Type Slowly

By Whet Moser

I’m just going to be honest: I haven’t slept because I played sports video games for seven hours last night. I’m in a less pleasant mood than when I dropped 66 points with fake Joey Harrington. Anyway, some choice aesthetics:

1. iPod headphones

Unfortunately, the choice phrase “yuppie jewelry” has already been coined and deployed by the Maroon’s own Karlis Kandero, but it’s worth repeating, as these are quickly becoming a scourge at the U of C (and throughout finer establishments in Chicago). In the six months to one year that it takes for iPods to be surpassed by superior, cheaper products, these will either become gauche or unrecognizable in a sea of porcelain-white imitation buds. For the time being, however, rest assured that the message you intend to deliver is safe: I own an iPod. Love me.

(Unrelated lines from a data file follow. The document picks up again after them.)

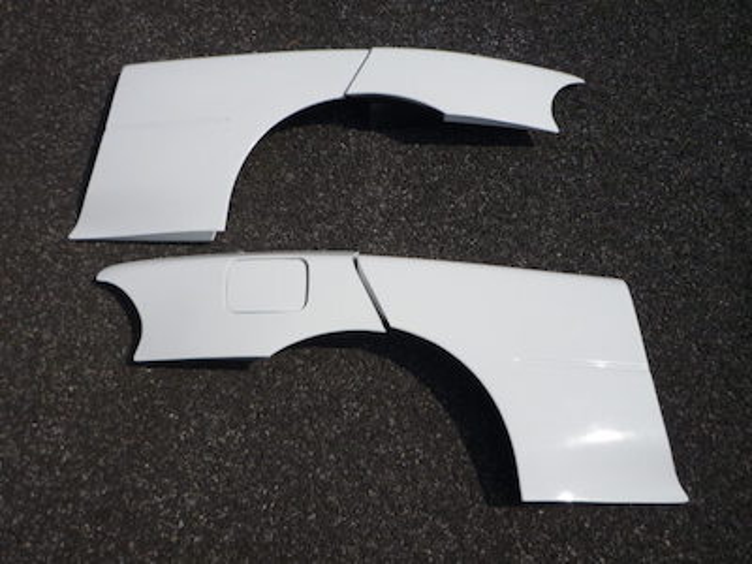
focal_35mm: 33
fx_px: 717
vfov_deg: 42.9
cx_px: 376
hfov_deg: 55.4
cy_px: 282
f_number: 8
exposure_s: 1/640
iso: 100
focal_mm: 5.5
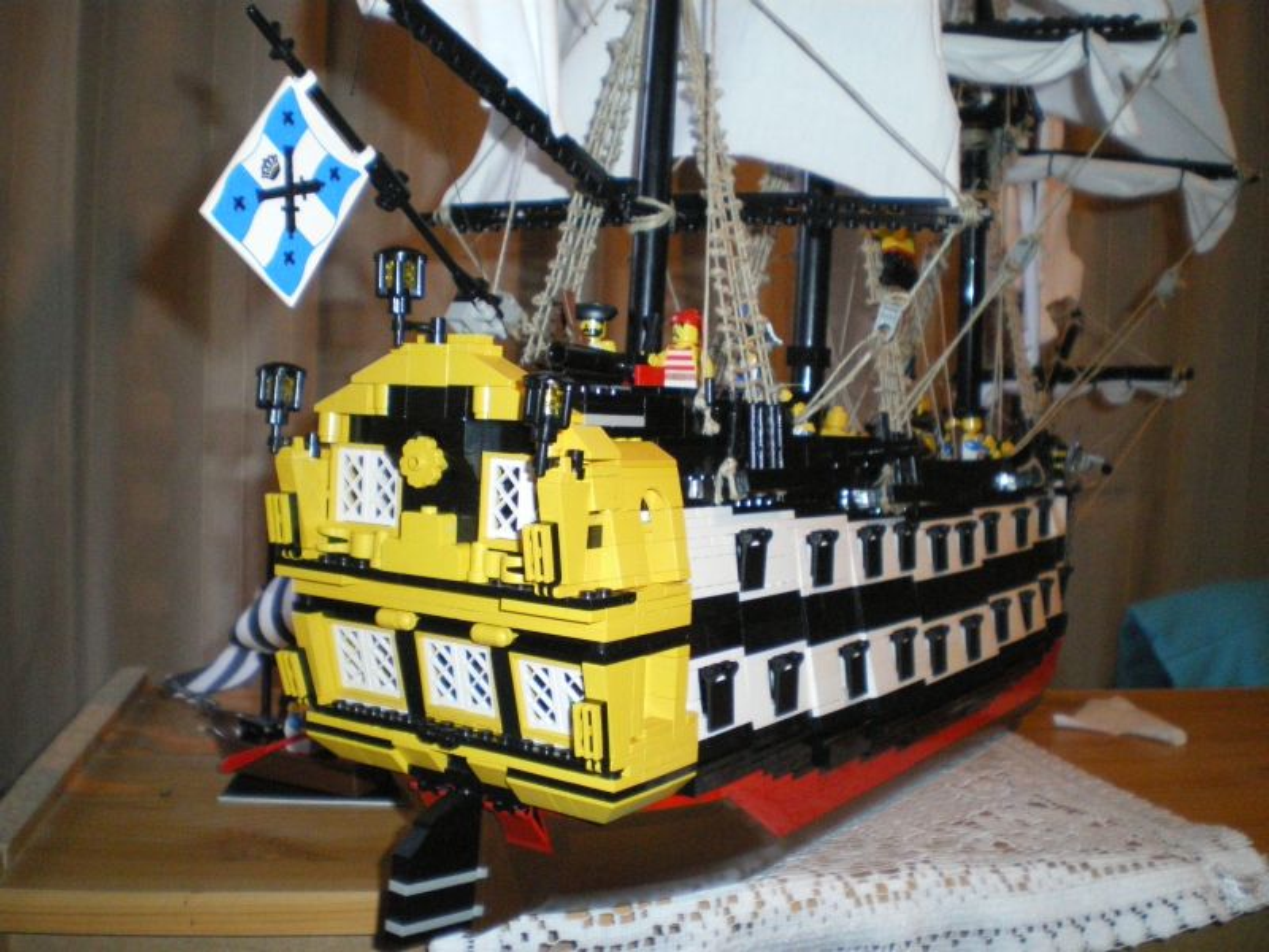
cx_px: 634
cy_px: 476
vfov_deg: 39.7
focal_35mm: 36
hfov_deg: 51.4
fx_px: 1320
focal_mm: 6.3
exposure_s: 1/50
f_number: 3.1
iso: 640
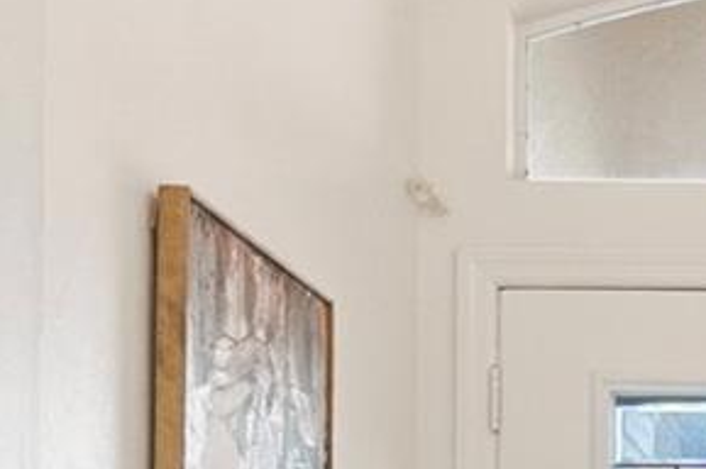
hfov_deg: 14.3
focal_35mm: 133
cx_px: 1092
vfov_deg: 9.5
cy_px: 972
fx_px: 2605
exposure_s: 1/30
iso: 400
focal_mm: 16
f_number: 8
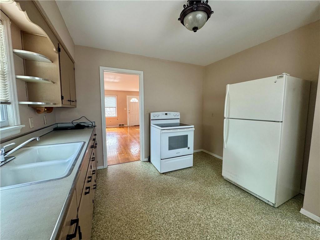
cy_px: 120
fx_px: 129
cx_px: 160
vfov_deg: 85.7
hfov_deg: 102.1
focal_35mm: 14
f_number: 2.2
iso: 160
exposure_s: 1/99
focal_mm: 2.22
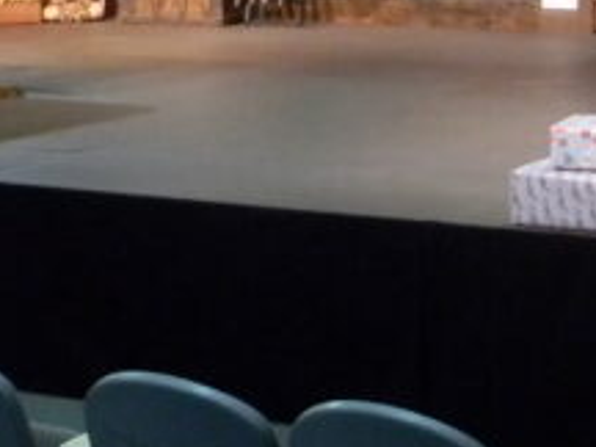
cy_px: 11
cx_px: 568
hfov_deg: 14.6
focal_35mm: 133
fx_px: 2290
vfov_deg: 11.1
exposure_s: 1/28.3
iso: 400
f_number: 3.5
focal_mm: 5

Has anyone seen the iPod ads? The silhouettes with the iPod headphones? This doesn’t take too long to decode: Wearing them is shilling. It’s become a look, and it’s getting really irritating. This is merely the first reason to ditch them. The second: if you’re going to spring $300 to $500 for an MP3 player that can hold an ungodly 10 to 20 days’ worth of music, get decent headphones. Otherwise it suggests either obliviousness or slavish devotion to the new iPod look. Personally, I like my Koss. Amazing sound for $30, and they look like they were designed in an Eastern Bloc country—so everyone assumes I’ve got a Walkman in my pocket and not an item that costs more than a month’s rent. This has clear personal and practical benefits. Alternatively, a decent pair of Senns or Grados (if you want the real hipster shit, try them) will sound better, cost $50 to $150 and not make you one of the iPod People.

2. Burberry

All of it. Especially the damn scarves. Somewhere down the line the College Programming Office must have handed these things out at MSI night or something. Whenever winter rolls around, you can’t throw a rock without hitting someone in a Burberry scarf. It’s starting to get creepy—no less because these scarves are at best undistinguished, and at worst one of the worst color combinations to infest Chicago since they started dyeing the Chicago River green. I realize it has the reputation of being distinguished. So do lots of old, tired, broken things.

3. Red Line Shuttle

Opposition to the Red Line Shuttle, unfortunately, seems to be coalescing around the idea that it will make us look like rich jerks. As Courtney Wassell pointed out in the last issue, we’re already so clearly rich jerks (or at least poor/middle-class jerks who can play the system) that one bus ride either way isn’t going to make a damn bit of difference. They told me when I came here that Valois would help that, too—there’s a sociology book about it and everything—and all I got was overpriced cafeteria food that was no better for being visible.

It makes much more sense to oppose the Shuttle because it’s a dumb way to spend $10,000 (or however much this is going to cost us). I don’t want to subsidize whatever people are doing that causes them to be on the Red Line Shuttle at 2 a.m. I’ve been on the #55 at all hours of the night, coming back from doing all sorts of neat things that I’m glad I did, but not a single one was anything I expected the University to put a dime towards, and I would have looked at it funny had they offered.

Half of being in the city is actually learning how to live in it, and asking the University to spend 10 Gs on you to make Chicago user-friendly may not be bad for the community—but it sure is bad for the soul. It’s also giving into this insidious fear of the city with which U of C students are inculcated from day one. If the Shuttle encourages isolation, it does so not by being a new toy but by promoting a terror of anywhere that’s not campus or the North Side.

So give the $10,000 to FOTA, or Fire Escape, or renovate the dump that Harper Library is becoming, or just open up Doc’s weirder film series for free. I’m all for perks; it’s just unpleasant when they’re such blatant pandering.

P.S. To the writers of the original Red Line Shuttle proposal: It’s “Red Line,” NOT “Redline,” and I’d advise copy editing the version at sg.uchicago.edu while it’s still up. You may be confusing it with “redlining.” It’s not that hard to do.